4.2.3 Kabupaten Gorontalo
Limboto adalah sebuah kecamatan di Kabupaten Gorontalo, Gorontalo,
Indonesia dari 17 kecamatan yang ada di Kabupaten Gorontalo. Limboto juga
merupakan ibukota kabupaten Gorontalo.
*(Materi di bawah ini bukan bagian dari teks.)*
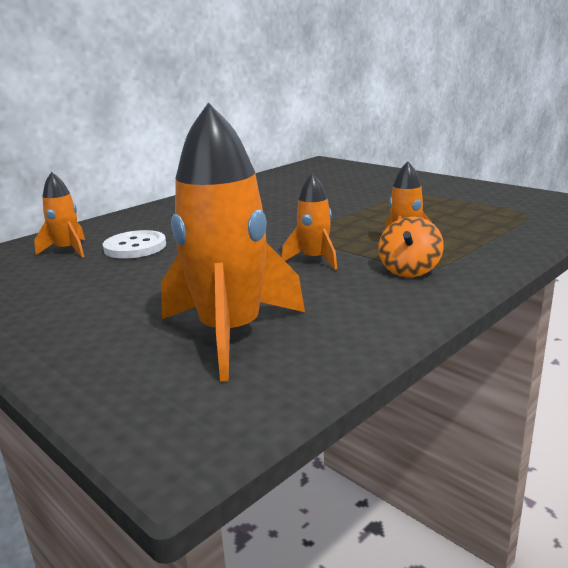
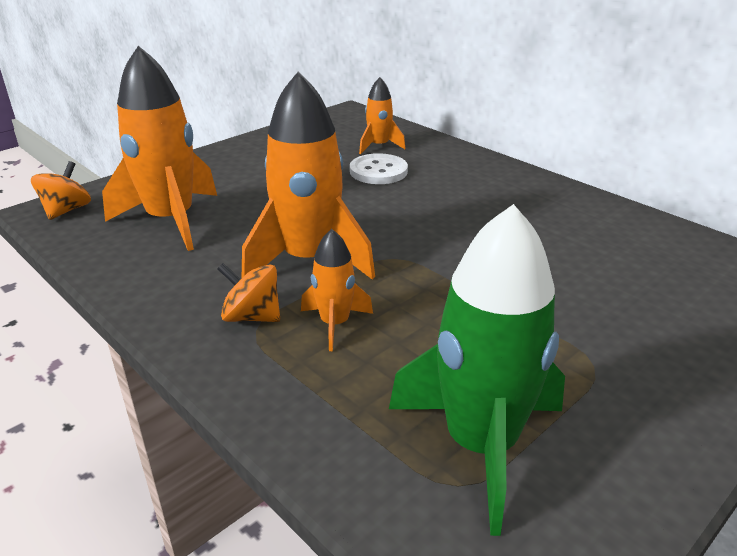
camera: 90 degrees right, 10 degrees up
orange rocket [282,173,337,270] -> orange rocket [242,72,375,280], size x1.98
none -> orange spinning top [31,161,91,220]
none -> green rocket [389,204,565,536]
Terletak di 0,30 derajat Lintang
Utara, 1,0 derajat Lintang Selatan, 121 derajat bujur Timur dan 123,3 derajat
Bujur Barat.
Kabupaten Gorontalo dibentuk berdasarkan Undang-Undang Nomor 29
Tahun 1959 tentang Pembentukan daerah-daerah Tingkat II di Sulawesi
dengan ibu Kota semula Isimu. Pada tahun 1978 ibu kota Kabupaten
Gorontalo dipindahkan ke Limboto. Ada sebagian data pada atlas atau peta
yang memuat ibu kota Kabupaten Gorontalo adalah Isimu. Jelas hal tersebut
tidak sesuai dengan realita dan fakta yang ada di lapangan.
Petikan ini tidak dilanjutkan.